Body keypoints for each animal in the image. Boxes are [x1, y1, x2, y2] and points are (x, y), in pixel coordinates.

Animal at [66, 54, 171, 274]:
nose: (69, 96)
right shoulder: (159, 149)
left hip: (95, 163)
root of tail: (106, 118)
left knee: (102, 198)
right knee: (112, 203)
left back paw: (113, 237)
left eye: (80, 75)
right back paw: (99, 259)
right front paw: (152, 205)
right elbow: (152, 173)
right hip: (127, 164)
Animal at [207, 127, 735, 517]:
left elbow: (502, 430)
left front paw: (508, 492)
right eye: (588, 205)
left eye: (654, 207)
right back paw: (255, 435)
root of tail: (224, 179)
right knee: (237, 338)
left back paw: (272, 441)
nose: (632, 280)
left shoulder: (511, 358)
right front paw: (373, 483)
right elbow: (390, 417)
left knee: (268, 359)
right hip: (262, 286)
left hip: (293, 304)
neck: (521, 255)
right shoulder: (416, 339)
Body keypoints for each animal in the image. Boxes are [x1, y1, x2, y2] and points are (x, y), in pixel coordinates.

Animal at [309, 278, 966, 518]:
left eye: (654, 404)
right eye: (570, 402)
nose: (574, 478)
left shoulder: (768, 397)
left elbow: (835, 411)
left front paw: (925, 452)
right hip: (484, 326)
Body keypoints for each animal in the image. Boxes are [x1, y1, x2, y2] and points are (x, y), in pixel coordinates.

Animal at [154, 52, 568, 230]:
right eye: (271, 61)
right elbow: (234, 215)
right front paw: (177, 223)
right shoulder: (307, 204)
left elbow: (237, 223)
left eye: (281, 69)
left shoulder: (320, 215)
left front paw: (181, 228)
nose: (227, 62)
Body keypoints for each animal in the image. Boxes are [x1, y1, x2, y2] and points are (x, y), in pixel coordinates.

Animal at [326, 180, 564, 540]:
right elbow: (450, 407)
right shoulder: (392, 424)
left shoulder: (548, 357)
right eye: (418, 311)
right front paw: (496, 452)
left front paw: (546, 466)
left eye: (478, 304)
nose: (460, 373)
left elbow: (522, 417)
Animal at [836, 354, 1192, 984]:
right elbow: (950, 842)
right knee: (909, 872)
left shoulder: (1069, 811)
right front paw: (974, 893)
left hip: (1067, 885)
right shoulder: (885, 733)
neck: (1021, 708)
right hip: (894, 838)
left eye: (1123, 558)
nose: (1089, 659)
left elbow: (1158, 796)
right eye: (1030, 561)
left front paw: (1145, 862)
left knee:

____________

Repeat each record verbatim.

Body keypoints for each animal in the image. Boxes are [x1, y1, x2, y2] and points are (x, y), in pixel coordinates.

Animal at [66, 54, 171, 274]:
nose: (69, 96)
right shoulder: (159, 149)
left hip: (95, 163)
root of tail: (106, 118)
left knee: (102, 198)
right knee: (112, 203)
left back paw: (113, 237)
left eye: (80, 75)
right back paw: (99, 259)
right front paw: (152, 205)
right elbow: (152, 173)
right hip: (127, 164)
Animal at [207, 127, 735, 517]:
left elbow: (502, 430)
left front paw: (508, 492)
right eye: (588, 205)
left eye: (654, 207)
right back paw: (255, 435)
root of tail: (224, 179)
right knee: (237, 338)
left back paw: (272, 441)
nose: (632, 280)
left shoulder: (511, 358)
right front paw: (373, 483)
right elbow: (390, 417)
left knee: (268, 359)
right hip: (262, 286)
left hip: (293, 304)
neck: (521, 255)
right shoulder: (416, 339)
Body keypoints for each animal in the image. Boxes are [x1, y1, x2, y2] and points are (x, y), in pixel coordinates.

Animal at [309, 278, 966, 518]:
left eye: (654, 404)
right eye: (570, 402)
nose: (574, 478)
left shoulder: (768, 397)
left elbow: (835, 411)
left front paw: (925, 452)
right hip: (484, 326)
Body keypoints for each animal in the image. Boxes are [x1, y1, x2, y2] and points are (x, y), in pixel coordinates.

Animal at [154, 52, 568, 230]:
right eye: (271, 61)
right elbow: (234, 215)
right front paw: (177, 223)
right shoulder: (307, 204)
left elbow: (237, 223)
left eye: (281, 69)
left shoulder: (320, 215)
left front paw: (181, 228)
nose: (227, 62)
Body keypoints for each animal in the image. Boxes are [x1, y1, x2, y2] and points are (x, y), in pixel coordinates.

Animal at [326, 180, 564, 540]:
right elbow: (450, 407)
right shoulder: (392, 424)
left shoulder: (548, 357)
right eye: (418, 311)
right front paw: (496, 452)
left front paw: (546, 466)
left eye: (478, 304)
nose: (460, 373)
left elbow: (522, 417)
Animal at [836, 354, 1192, 984]:
right elbow: (950, 842)
right knee: (909, 872)
left shoulder: (1069, 811)
right front paw: (974, 893)
left hip: (1067, 885)
right shoulder: (885, 733)
neck: (1021, 708)
right hip: (894, 838)
left eye: (1123, 558)
nose: (1089, 659)
left elbow: (1158, 796)
right eye: (1030, 561)
left front paw: (1145, 862)
left knee:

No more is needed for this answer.